> [DATASET CONTENT]:
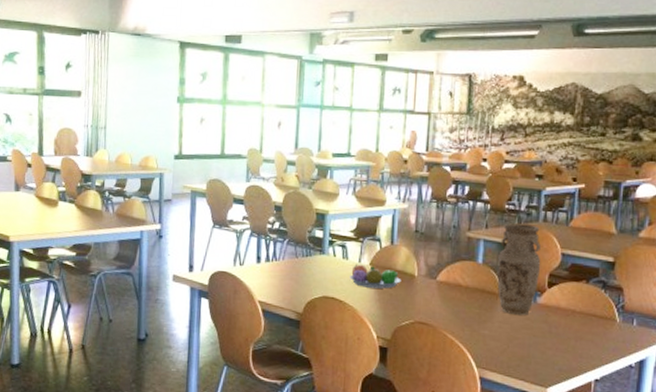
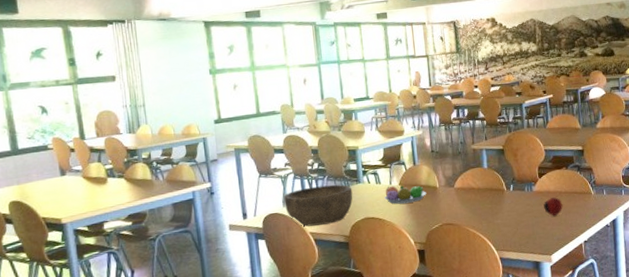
bowl: none [235,248,314,295] -> present [283,184,353,227]
vase: present [497,223,541,316] -> none [498,131,532,204]
apple: none [548,314,574,340] -> present [543,197,563,216]

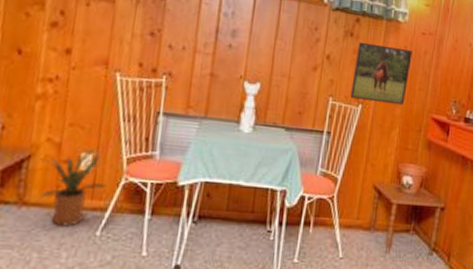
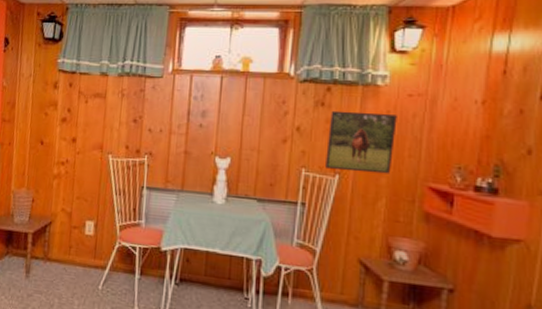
house plant: present [39,147,108,227] -> none [57,216,106,280]

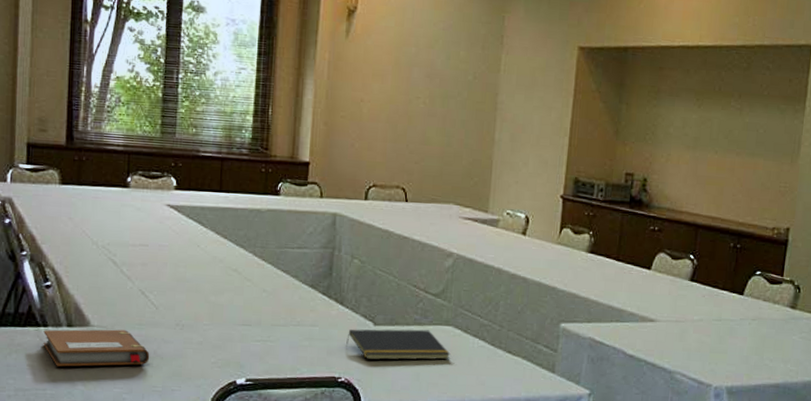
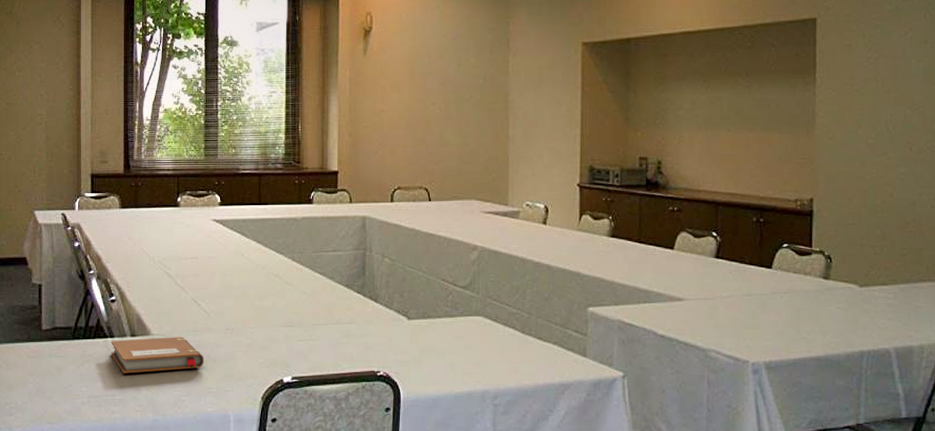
notepad: present [346,329,451,360] -> none [383,321,483,353]

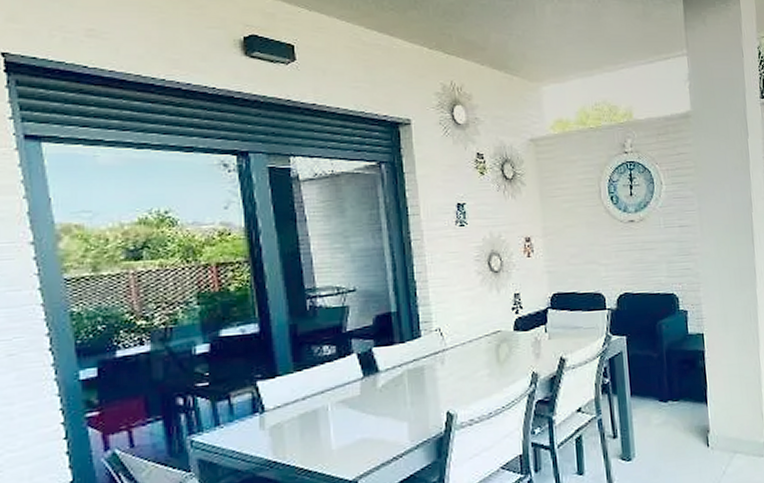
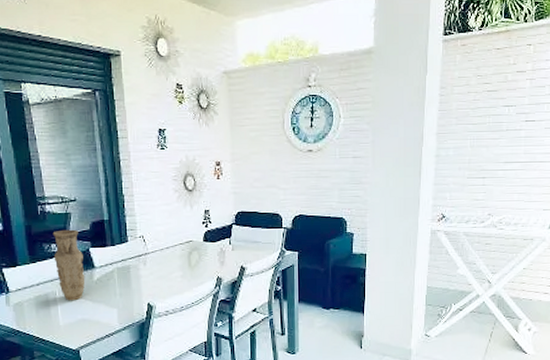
vase: none [325,325,367,417] -> present [52,229,85,301]

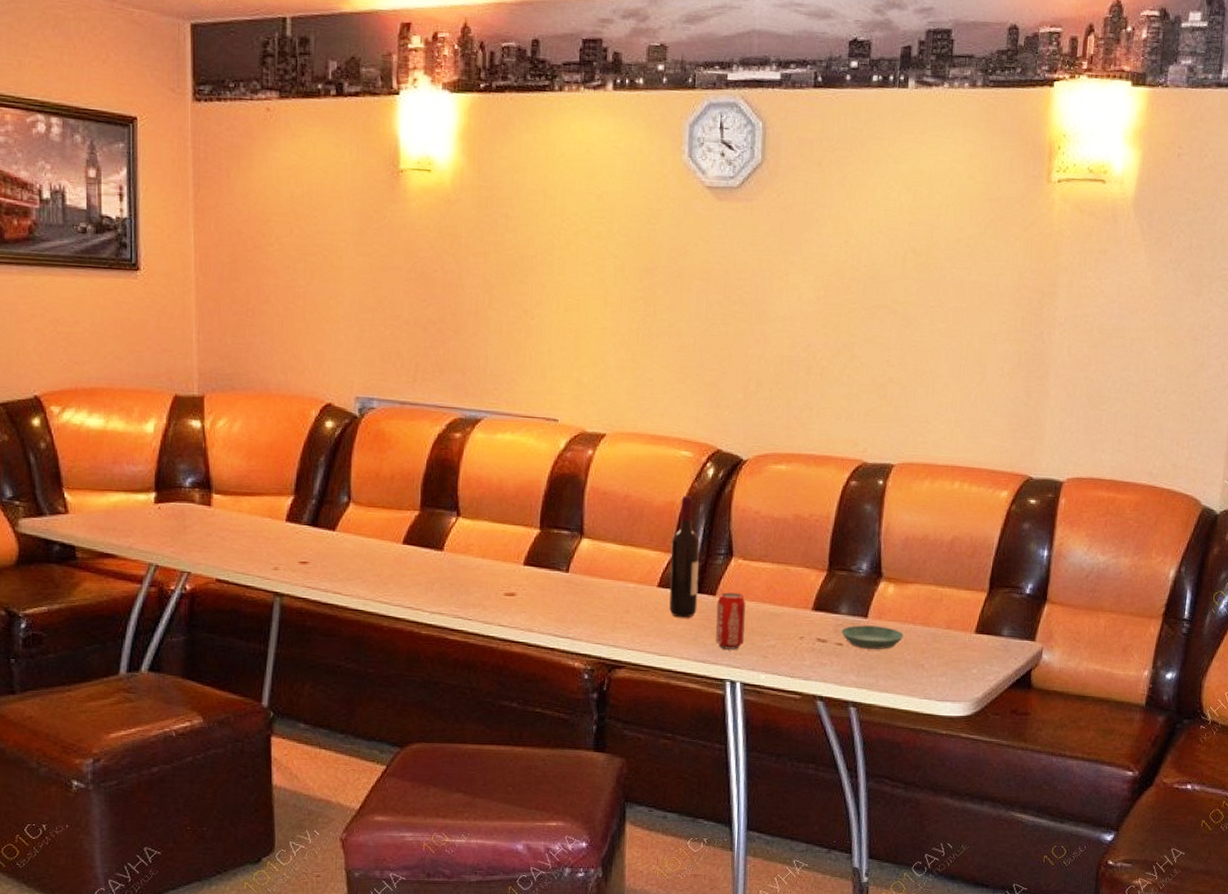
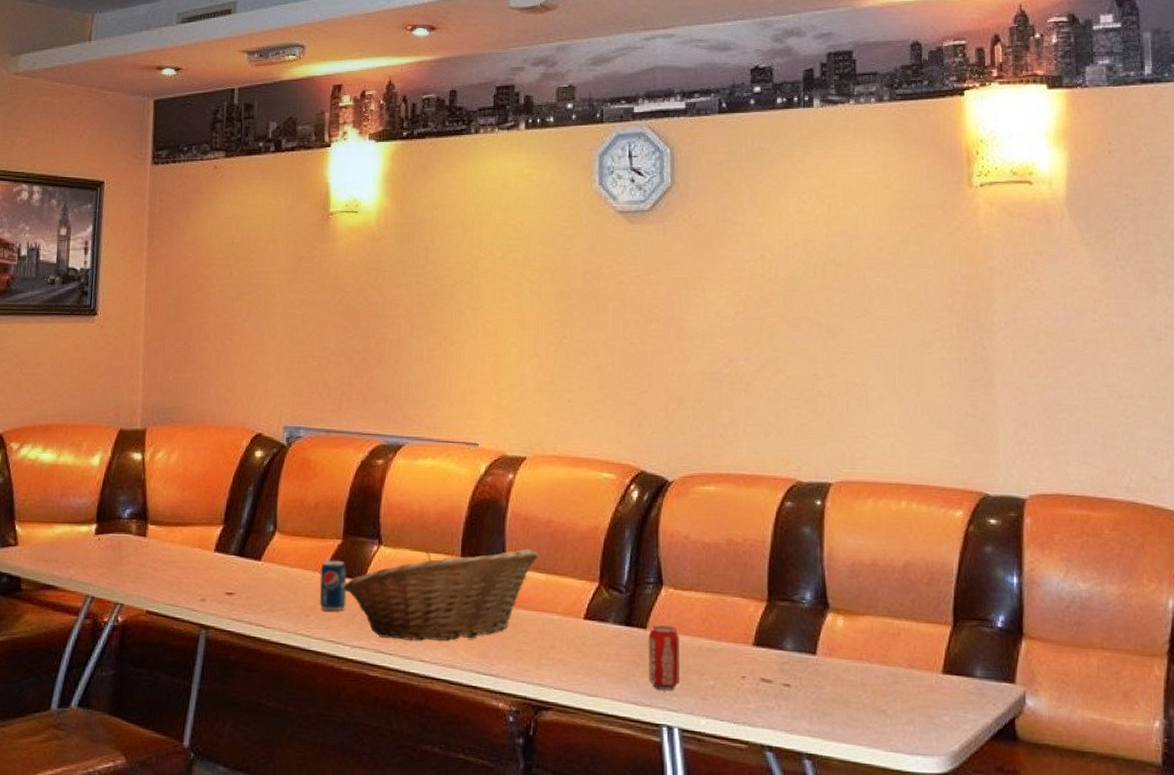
beverage can: none [397,530,425,580] -> present [319,560,347,612]
fruit basket: none [421,521,616,607] -> present [343,548,538,641]
wine bottle: present [669,496,700,618] -> none [596,520,628,654]
saucer: present [841,625,904,649] -> none [788,663,860,692]

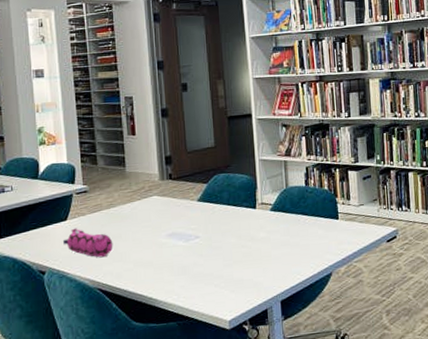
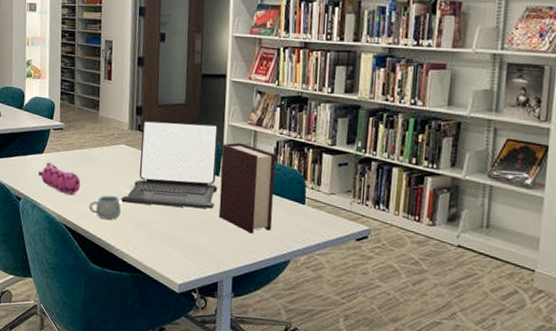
mug: none [124,248,161,274] -> present [88,195,122,220]
laptop: none [159,161,256,253] -> present [121,120,219,209]
bible: none [256,174,311,256] -> present [218,142,276,234]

> [TO DO]:
Exact lines, nothing more: output the one with "fruit basket: none" and every later line through the end of the data, skipping pictures.

> [RESPONSE AREA]:
fruit basket: none [421,521,616,607] -> present [343,548,538,641]
wine bottle: present [669,496,700,618] -> none [596,520,628,654]
saucer: present [841,625,904,649] -> none [788,663,860,692]

mug: none [124,248,161,274] -> present [88,195,122,220]
laptop: none [159,161,256,253] -> present [121,120,219,209]
bible: none [256,174,311,256] -> present [218,142,276,234]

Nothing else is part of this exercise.